PROBLEM TO SOLVE — Rewrite the lines of each item with "документов" swapped for "файлов" and everything else left as it is. Leave the pictures out of your answer.

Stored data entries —

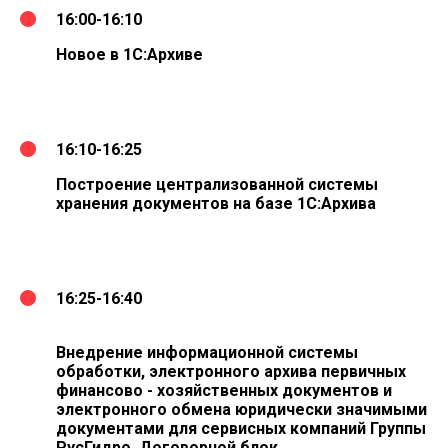
16:00-16:10
Новое в 1С:Архиве
16:10-16:25
Построение централизованной системы
хранения документов на базе 1С:Архива
16:25-16:40
Внедрение информационной системы
обработки, электронного архива первичных
финансово - хозяйственных документов и
электронного обмена юридически значимыми
документами для сервисных компаний Группы
РусГидро. Договорной блок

SOLUTION —
16:00-16:10
Новое в 1С:Архиве
16:10-16:25
Построение централизованной системы
хранения файлов на базе 1С:Архива
16:25-16:40
Внедрение информационной системы
обработки, электронного архива первичных
финансово - хозяйственных файлов и
электронного обмена юридически значимыми
документами для сервисных компаний Группы
РусГидро. Договорной блок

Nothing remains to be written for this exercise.